An seiner Seite, der wichtigste Mensch in seinem Leben: Ehefrau Britta Ernst (63). Die hatte ihren Olaf zwar in den drei Jahren Amtszeit immer mal wieder begleitet z. B. (New York, Japan), aber es ist ihr erster G20-Gipfel – und möglicherweise sein letzter.
Auf der Weltbühne ist Scholz, der nach dem Ampel-Aus keine Mehrheit mehr hat, immer noch ganz normal Kanzler:
► Er telefonierte nach dessen Wahlsieg mit dem künftigen US-Präsidenten Donald Trump (78)

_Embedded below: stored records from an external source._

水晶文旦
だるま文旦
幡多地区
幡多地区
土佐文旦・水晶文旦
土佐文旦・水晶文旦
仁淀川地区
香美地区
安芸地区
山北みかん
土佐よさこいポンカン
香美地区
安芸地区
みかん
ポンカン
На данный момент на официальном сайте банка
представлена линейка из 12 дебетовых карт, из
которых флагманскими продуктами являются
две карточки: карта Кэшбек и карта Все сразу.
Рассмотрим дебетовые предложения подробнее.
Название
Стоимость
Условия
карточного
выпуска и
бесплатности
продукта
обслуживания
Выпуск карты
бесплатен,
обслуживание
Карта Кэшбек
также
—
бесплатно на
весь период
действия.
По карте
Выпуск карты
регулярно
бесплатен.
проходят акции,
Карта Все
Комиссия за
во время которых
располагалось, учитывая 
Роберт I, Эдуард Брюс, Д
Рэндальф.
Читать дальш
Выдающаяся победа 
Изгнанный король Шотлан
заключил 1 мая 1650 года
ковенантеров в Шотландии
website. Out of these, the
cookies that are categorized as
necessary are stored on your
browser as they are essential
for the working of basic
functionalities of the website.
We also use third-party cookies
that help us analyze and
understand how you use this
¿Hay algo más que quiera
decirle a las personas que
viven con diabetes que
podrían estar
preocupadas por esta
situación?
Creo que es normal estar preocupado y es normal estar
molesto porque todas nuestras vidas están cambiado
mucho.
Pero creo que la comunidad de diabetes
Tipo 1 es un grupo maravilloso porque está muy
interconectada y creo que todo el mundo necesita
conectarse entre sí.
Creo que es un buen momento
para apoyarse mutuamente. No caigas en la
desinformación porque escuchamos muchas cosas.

► Er übernahm in Absprache mit Frankreich, Großbritannien und USA die erste direkte Kontaktaufnahme des Westens mit Russlands Kriegstreiber Wladimir Putin (72).

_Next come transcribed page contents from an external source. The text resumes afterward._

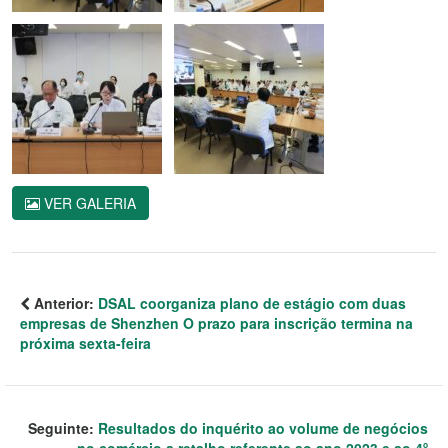
VER GALERIA
Anterior:
DSAL coorganiza plano de estágio com duas
empresas de Shenzhen O prazo para inscrição termina na
próxima sexta-feira
Seguinte:
Resultados do inquérito ao volume de negócios
no comércio a retalho referente ao ano 2023 e ao 4º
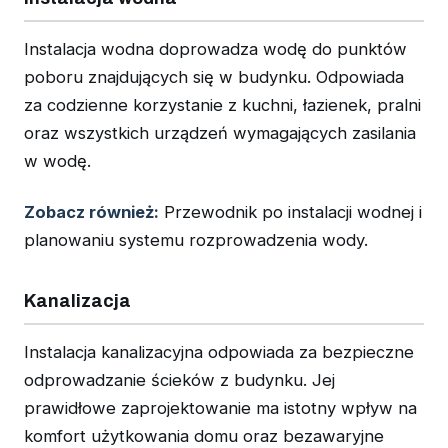
Instalacja wodna doprowadza wodę do punktów
poboru znajdujących się w budynku. Odpowiada
za codzienne korzystanie z kuchni, łazienek, pralni
oraz wszystkich urządzeń wymagających zasilania
w wodę.
Zobacz również:
Przewodnik po instalacji wodnej i
planowaniu systemu rozprowadzenia wody.
Kanalizacja
Instalacja kanalizacyjna odpowiada za bezpieczne
odprowadzanie ścieków z budynku. Jej
prawidłowe zaprojektowanie ma istotny wpływ na
komfort użytkowania domu oraz bezawaryjne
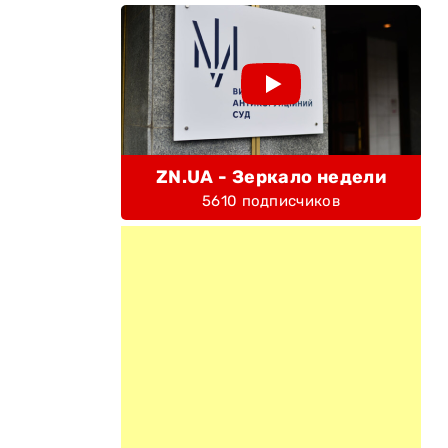
ZN.UA - Зеркало недели
5610 подписчиков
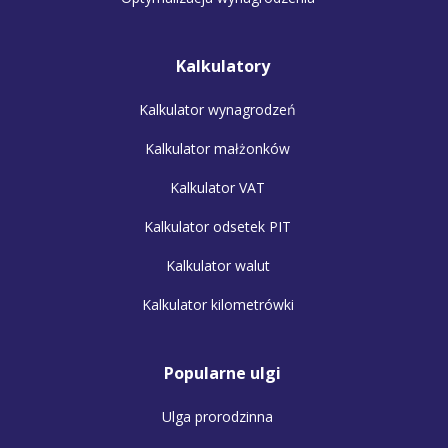
Kalkulatory
Kalkulator wynagrodzeń
Kalkulator małżonków
Kalkulator VAT
Kalkulator odsetek PIT
Kalkulator walut
Kalkulator kilometrówki
Popularne ulgi
Ulga prorodzinna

► Er trifft am Rande des G20-Gipfels Chinas Präsidenten Xi Jinping (71) zum Vieraugengespräch.
Während das Kanzlergeschäft international weiterläuft, brodelt es zu Hause. In der SPD melden sich immer mehr zu Wort, die nicht mit Scholz, sondern mit dem beliebten Kanzlerkandidaten Boris Pistorius als Kanzlerkandidaten in die vorgezogene Bundestagswahl am 23. Februar ziehen wollen.
Bei einem vertraulichen Treffen der konservativen SPD-Angeordneten sprachen sich zwei Parlamentarier aus Rheinland-Pfalz lautstark für Pistorius aus. Und Ex-SPD-Chef Franz Müntefering hält Scholz nicht für gesetzt.

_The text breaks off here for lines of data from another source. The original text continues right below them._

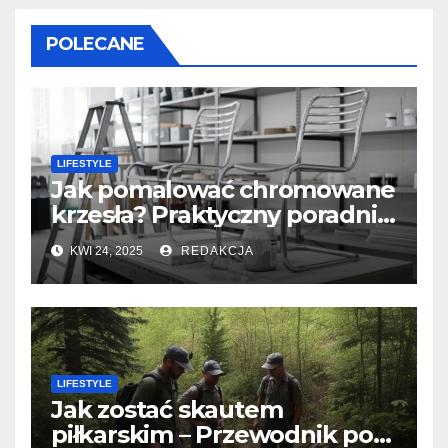
POLECANE
LIFESTYLE
Jak pomalować chromowane
krzesła? Praktyczny poradnik
krok po kroku
KWI 24, 2025
REDAKCJA
LIFESTYLE
Jak zostać skautem
piłkarskim – Przewodnik po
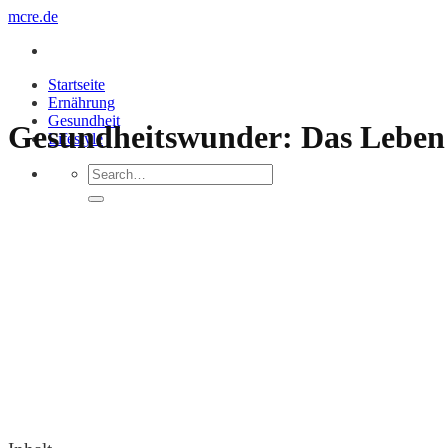
Zum
mcre.de
Inhalt
springen
Startseite
Ernährung
Gesundheit
Gesundheitswunder: Das Leben 
Lifestyle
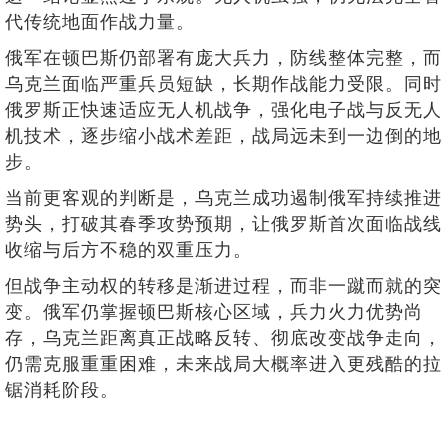
代传统地面作战力量。
俄军在顿巴斯仍部署有庞大兵力，防线整体完整，而
乌克兰面临严重兵员短缺，长期作战能力受限。同时
俄罗斯正快速适应无人机战争，强化电子战与反无人
机技术，逐步缩小战术差距，战局远未到一边倒的地
步。
当前更客观的判断是，乌克兰成功遏制俄军持续推进
势头，打破其春季攻势预期，让俄罗斯首次面临战线
收缩与后方不稳的双重压力。
但战争主动权的转移是渐进过程，而非一蹴而就的突
变。俄军仍掌握顿巴斯核心区域，兵力火力优势尚
存，乌克兰距离真正战略反转、彻底改变战争走向，
仍需克服重重困难，未来战局大概率进入更残酷的拉
锯消耗阶段。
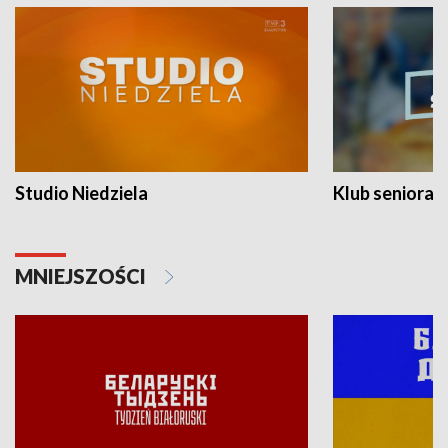
Studio Niedziela
Klub seniora
MNIEJSZOŚCI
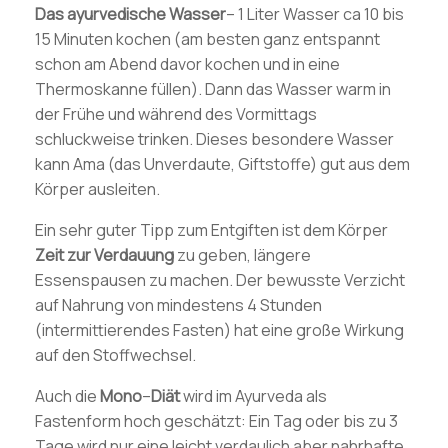
Das
ayurvedische
Wasser
– 1 Liter Wasser ca 10 bis
15 Minuten kochen (am besten ganz entspannt
schon am Abend davor kochen und in eine
Thermoskanne füllen). Dann das Wasser warm in
der Frühe und während des Vormittags
schluckweise trinken. Dieses besondere Wasser
kann Ama (das Unverdaute, Giftstoffe) gut aus dem
Körper ausleiten.
Ein sehr guter Tipp zum Entgiften ist dem Körper
Zeit
zur
Verdauung
zu geben, längere
Essenspausen zu machen. Der bewusste Verzicht
auf Nahrung von mindestens 4 Stunden
(intermittierendes Fasten) hat eine große Wirkung
auf den Stoffwechsel.
Auch die
Mono
–
Diät
wird im Ayurveda als
Fastenform hoch geschätzt: Ein Tag oder bis zu 3
Tage wird nur eine leicht verdaulich aber nahrhafte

Aber: Die Parteispitze steht bislang hinter Scholz, hält ihn für den Kandidaten, der den Unionskanzlerkandidaten Friedrich Merz (69) bei Themen wie Rente und Löhne am besten stellen kann.
In der SPD-Parteizentrale planen sie aktuell die auf Scholz zugeschnittene Kampagne. Dabei soll das Wort und eine zentrale Rolle spielen. Konkret: Die SPD will klar machen, dass es nur mit ihr stabile Renten und eine starke Bundeswehr gebe. Dass Themen wie Familienförderung und Wirtschaftshilfe nicht gegeneinander ausgespielt werden dürften.
Offene Frage: Trauen die SPD-Mitglieder ihrem Kanzler wirklich noch zu, diese Strategie im Wahlkampf erfolgreich zu vertreten?
Die Parteiführung zumindest bekommt die Debatte um den Kandidatentausch gerade nicht ausgetreten. Zwar hat sich bislang nur die dritte bis fünfte Reihe gegen Scholz geäußert, aber die mächtigen Ministerpräsidenten sind auffällig still.
Und noch hat der SPD-Vorstandstand KEINEN Beschluss gefällt für den Kanzlerkandidaten Scholz. Am Montag, wenn Scholz in Rio ist, tagen die Gremien nicht. Die nächste reguläre Sitzung ist am 25. November.
Am Mittwoch kehrt Scholz aus Rio zurück. Dann führt wohl kein Weg daran vorbei, dass sich der Noch-Kanzler und sein Parteichef Lars Klingbeil (Hauptstratege des SPD-Wahlkampfs) sich tief in die Augen schauen. Sie müssen klären: Ziehen wir trotz des Grollens in der Partei durch? Oder ist ein geordneter Wechsel zum Kandidaten Pistorius besser?
Klar ist: Die Hängepartie muss zügig geklärt werden. Am 30. November versammelt sich die SPD zur „Wahlsieg-Konferenz“. Da soll auch der Kanzlerkandidat eine große Rede halten.